> Stated goal: Please locate each line in the listing below that contains the string "part", matching case exactly, and copy those lines.

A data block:
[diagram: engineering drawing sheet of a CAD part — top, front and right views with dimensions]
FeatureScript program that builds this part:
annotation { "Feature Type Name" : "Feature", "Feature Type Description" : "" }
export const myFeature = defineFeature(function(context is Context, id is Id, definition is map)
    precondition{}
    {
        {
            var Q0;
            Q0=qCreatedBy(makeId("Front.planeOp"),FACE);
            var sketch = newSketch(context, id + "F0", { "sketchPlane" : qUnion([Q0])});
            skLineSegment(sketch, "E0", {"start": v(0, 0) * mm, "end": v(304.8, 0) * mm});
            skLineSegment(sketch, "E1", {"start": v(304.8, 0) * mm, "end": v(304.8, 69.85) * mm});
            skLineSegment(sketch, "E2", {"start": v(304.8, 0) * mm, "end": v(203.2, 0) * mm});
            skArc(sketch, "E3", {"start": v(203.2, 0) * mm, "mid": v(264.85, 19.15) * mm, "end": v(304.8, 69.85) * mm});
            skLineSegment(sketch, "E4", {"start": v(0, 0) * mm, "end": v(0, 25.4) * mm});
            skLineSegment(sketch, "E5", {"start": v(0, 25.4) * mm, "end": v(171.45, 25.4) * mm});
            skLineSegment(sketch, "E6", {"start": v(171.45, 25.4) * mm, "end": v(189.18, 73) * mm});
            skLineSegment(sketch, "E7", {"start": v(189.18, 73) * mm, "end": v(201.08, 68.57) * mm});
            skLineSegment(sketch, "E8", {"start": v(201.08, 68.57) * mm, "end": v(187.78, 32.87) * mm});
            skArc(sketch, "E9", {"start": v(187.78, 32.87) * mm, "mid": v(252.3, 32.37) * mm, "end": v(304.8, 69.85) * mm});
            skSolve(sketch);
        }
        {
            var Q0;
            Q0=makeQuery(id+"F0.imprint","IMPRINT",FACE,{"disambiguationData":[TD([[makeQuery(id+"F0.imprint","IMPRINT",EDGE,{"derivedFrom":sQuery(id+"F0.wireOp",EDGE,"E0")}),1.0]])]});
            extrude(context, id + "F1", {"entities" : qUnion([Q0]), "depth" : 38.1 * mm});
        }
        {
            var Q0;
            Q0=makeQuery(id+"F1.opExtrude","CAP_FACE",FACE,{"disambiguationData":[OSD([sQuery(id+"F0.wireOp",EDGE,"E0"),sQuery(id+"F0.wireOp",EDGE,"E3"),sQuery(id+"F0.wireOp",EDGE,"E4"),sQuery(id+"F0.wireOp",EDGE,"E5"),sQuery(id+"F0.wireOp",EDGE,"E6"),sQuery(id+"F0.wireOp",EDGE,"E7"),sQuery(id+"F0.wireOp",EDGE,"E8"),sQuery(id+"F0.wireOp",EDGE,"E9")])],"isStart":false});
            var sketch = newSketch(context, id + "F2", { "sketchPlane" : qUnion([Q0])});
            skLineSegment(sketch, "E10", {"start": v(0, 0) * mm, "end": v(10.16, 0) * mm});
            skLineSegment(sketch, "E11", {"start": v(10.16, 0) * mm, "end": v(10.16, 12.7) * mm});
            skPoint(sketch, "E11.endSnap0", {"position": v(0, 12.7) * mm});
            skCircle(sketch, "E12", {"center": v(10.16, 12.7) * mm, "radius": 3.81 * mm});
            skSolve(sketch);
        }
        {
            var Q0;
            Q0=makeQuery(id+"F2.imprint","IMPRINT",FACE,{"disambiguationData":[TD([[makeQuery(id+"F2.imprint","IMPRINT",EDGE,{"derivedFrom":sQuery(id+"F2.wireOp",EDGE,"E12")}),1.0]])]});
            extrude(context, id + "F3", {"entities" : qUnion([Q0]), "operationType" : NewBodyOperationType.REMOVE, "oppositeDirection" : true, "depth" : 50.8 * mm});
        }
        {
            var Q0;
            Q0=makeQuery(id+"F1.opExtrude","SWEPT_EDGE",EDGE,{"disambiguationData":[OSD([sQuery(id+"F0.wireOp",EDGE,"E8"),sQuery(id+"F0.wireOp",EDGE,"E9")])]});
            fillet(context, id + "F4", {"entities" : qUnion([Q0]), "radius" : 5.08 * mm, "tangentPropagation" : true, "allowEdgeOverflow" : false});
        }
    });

> Full solution:
[diagram: engineering drawing sheet of a CAD part — top, front and right views with dimensions]
FeatureScript program that builds this part:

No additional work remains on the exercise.